Canada’s prison agency is close to establishing new rules that would prohibit the placement of vulnerable people in solitary confinement and increase the time segregated inmates can spend out of cells.

The new rules come at the behest of a Liberal government that pledged shortly after the election to overhaul how the national jailer isolates prisoners, but, until now, had yet to wring meaningful concessions from Correctional Service Canada.

The draft changes are detailed in Correctional Service documents obtained by The Globe and Mail and distributed to a wide range of stakeholders, many of which have been pushing the agency to overhaul its solitary-confinement practices for years with little to show for it.

While the proposals don’t come close to satisfying long-standing demands placed on the agency by watchdogs and prisoner-rights groups, they would significantly alter segregation methods.

“These reforms confirm that the Correctional Service of Canada understands the severity of isolation,” said Lisa Kerr, assistant professor at Queen’s University Faculty of Law. “In the midst of litigation and intense media scrutiny, CSC is taking some significant steps that it had, for many years, refused.”

The documents propose 15 modifications to Commissioner’s Directive 709, the internal CSC rule governing administrative segregation.

Among them is a revision that could pave the way for the elimination of solitary confinement entirely, at least as the term is defined by the United Nations. The draft rule would require staff to offer all inmates in administrative segregation at least two hours of time out of their cells – doubling the current allowance.

The “Mandela Rules,” adopted by the UN General Assembly in 2015, define solitary confinement as “the confinement of prisoners for 22 hours or more a day without meaningful human contact.”

Anything short of 22 hours, then, wouldn’t technically qualify.

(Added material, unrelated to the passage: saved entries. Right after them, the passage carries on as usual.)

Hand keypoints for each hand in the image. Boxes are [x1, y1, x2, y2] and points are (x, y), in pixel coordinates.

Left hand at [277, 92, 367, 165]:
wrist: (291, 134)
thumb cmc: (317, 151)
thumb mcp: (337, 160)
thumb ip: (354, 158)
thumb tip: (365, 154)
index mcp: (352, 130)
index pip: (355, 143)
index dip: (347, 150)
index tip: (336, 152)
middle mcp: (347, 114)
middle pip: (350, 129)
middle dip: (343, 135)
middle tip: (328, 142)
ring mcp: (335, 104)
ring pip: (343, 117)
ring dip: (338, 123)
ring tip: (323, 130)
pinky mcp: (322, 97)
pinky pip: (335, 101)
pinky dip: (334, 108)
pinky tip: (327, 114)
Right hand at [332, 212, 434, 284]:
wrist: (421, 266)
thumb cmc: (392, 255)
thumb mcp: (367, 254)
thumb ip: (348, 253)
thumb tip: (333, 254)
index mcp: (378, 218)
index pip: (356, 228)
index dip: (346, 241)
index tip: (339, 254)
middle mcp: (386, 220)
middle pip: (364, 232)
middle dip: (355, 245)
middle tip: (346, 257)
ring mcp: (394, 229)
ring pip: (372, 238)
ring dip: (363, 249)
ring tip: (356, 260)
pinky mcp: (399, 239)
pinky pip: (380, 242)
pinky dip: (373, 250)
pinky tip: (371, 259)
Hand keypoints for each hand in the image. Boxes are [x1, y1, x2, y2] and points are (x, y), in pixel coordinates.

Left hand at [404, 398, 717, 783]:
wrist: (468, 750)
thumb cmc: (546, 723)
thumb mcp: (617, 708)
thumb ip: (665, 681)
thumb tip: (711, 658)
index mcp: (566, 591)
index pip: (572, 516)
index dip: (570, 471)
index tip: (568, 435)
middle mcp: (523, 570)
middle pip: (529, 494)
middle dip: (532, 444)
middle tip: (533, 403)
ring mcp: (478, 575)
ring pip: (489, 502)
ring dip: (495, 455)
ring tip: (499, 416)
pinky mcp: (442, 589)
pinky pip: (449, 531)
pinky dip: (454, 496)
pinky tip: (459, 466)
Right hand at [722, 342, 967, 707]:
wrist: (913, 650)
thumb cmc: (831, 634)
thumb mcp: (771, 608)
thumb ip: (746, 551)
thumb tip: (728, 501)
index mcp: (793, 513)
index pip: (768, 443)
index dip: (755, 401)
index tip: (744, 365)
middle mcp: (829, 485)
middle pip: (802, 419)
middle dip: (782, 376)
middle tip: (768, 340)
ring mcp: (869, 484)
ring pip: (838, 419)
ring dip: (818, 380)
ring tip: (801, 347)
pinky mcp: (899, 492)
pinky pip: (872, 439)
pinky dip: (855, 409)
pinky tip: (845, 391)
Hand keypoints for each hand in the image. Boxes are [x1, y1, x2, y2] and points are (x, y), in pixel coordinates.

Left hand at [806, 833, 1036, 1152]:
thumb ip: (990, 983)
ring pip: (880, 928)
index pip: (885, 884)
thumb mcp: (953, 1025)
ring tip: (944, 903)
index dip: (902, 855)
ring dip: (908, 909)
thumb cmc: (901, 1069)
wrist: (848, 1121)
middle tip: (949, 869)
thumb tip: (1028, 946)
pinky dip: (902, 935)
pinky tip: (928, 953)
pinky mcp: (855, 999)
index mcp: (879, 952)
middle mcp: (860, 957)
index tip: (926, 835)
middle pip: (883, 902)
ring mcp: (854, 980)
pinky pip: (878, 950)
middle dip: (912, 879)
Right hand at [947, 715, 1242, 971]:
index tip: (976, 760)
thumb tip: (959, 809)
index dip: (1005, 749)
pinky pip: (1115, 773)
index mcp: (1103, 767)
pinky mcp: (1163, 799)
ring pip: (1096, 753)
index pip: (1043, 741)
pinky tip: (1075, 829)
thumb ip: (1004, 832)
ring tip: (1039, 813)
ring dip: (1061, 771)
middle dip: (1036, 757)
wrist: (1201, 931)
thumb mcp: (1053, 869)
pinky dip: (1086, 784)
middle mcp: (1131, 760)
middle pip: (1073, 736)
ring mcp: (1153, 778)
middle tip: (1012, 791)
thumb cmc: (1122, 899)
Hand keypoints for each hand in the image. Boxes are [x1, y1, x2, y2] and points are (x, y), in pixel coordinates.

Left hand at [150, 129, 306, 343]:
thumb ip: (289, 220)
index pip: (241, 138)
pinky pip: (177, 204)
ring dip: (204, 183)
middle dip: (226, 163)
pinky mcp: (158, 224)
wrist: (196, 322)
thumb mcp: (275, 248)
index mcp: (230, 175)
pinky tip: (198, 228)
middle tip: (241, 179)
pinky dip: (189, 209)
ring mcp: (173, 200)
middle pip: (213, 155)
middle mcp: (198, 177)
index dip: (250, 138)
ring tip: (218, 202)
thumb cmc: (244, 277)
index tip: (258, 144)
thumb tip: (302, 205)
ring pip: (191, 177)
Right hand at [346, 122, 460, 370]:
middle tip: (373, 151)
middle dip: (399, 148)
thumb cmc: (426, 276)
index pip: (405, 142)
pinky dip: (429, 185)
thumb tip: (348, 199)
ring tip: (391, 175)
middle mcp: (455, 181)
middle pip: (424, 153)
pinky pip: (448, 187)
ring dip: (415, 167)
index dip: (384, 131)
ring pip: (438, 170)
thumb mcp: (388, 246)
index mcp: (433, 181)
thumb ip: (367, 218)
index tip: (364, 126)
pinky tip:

“They are taking administrative segregation out of the UN definition,” said Jennifer Metcalfe, a lawyer and executive director of Vancouver-based Prisoners’ Legal Services. “That’s significant, but doesn’t go far enough.”

Even though current rules state inmates should receive at least one hour free of their cells, it is not always followed, according to advocates and inmates interviewed by The Globe, which has written extensively on the use of solitary confinement in Canada.

Another draft rule would place new limits on the widespread practice of placing mentally ill inmates in isolation. In stark terms, the proposal would prohibit segregating prisoners with “significant impairments,” prisoners who have been certified under mental-health legislation and any prisoners who are self-harming or at “imminent risk for suicide.”

Pregnant, physically disabled and terminally ill inmates would also be barred from segregation.

One purpose of the modifications is to “ensure that vulnerable offenders are not placed in administrative segregation, except in exceptional circumstances,” the documents state.